**DESCRIPTION OF THE TASK:** Each line below that includes the word "الجهات" adds one to the count; give that count and nothing else.

(Page images and extracted text)
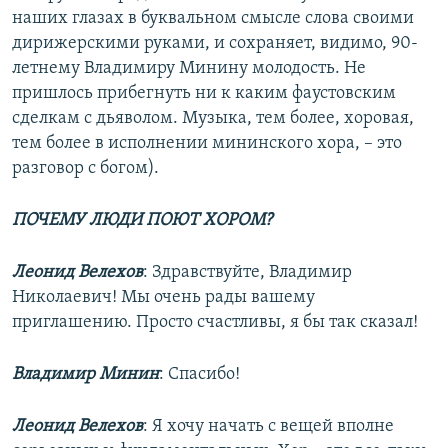
наших глазах в буквальном смысле слова своими
дирижерскими руками, и сохраняет, видимо, 90-
летнему Владимиру Минину молодость. Не
пришлось прибегнуть ни к каким фаустовским
сделкам с дьяволом. Музыка, тем более, хоровая,
тем более в исполнении мининского хора, – это
разговор с богом).
ПОЧЕМУ ЛЮДИ ПОЮТ ХОРОМ?
Леонид Велехов
: Здравствуйте, Владимир
Николаевич! Мы очень рады вашему
приглашению. Просто счастливы, я бы так сказал!
Владимир Минин
: Спасибо!
Леонид Велехов
: Я хочу начать с вещей вполне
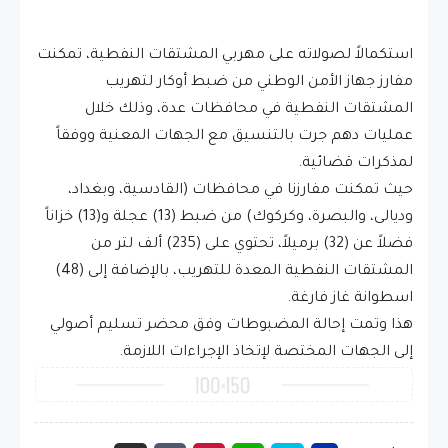
استكمالاً لصولاته على مهربي المشتقات النفطية، تمكنت
مفارز جهاز الأمن الوطني من ضبط أوكار لتهريب
المشتقات النفطية في محافظات عدة، وذلك خلال
عمليات دهم جرت بالتنسيق مع الجهات المعنية ووفقاً
لمذكرات قضائية.
حيث تمكنت مفارزنا في محافظات (القادسية، وبغداد،
وديالى، والبصرة، وكركوك) من ضبط (13) عجلة و(13) خزاناً
فضلاً عن (32) برميلاً، تحتوي على (235) ألف لتر من
المشتقات النفطية المعدة للتهريب، بالإضافة إلى (48)
اسطوانة غاز فارغة.
هذا وتمت إحالة المضبوطات وفق محضر تسليم أصولي
إلى الجهات المختصة لإتخاذ الإجراءات اللازمة.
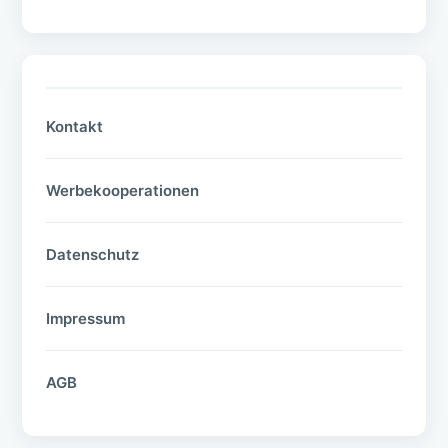
Kontakt
Werbekooperationen
Datenschutz
Impressum
AGB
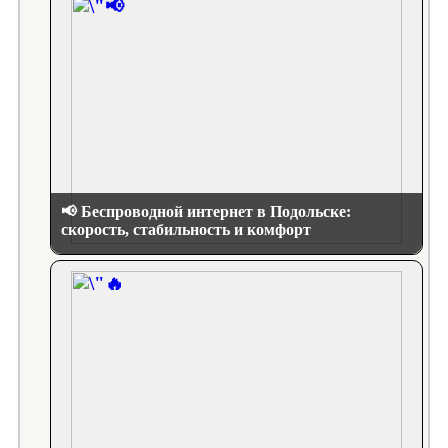
📢 Беспроводной интернет в Подольске:
скорость, стабильность и комфорт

**WRITTEN SOLUTION:** 2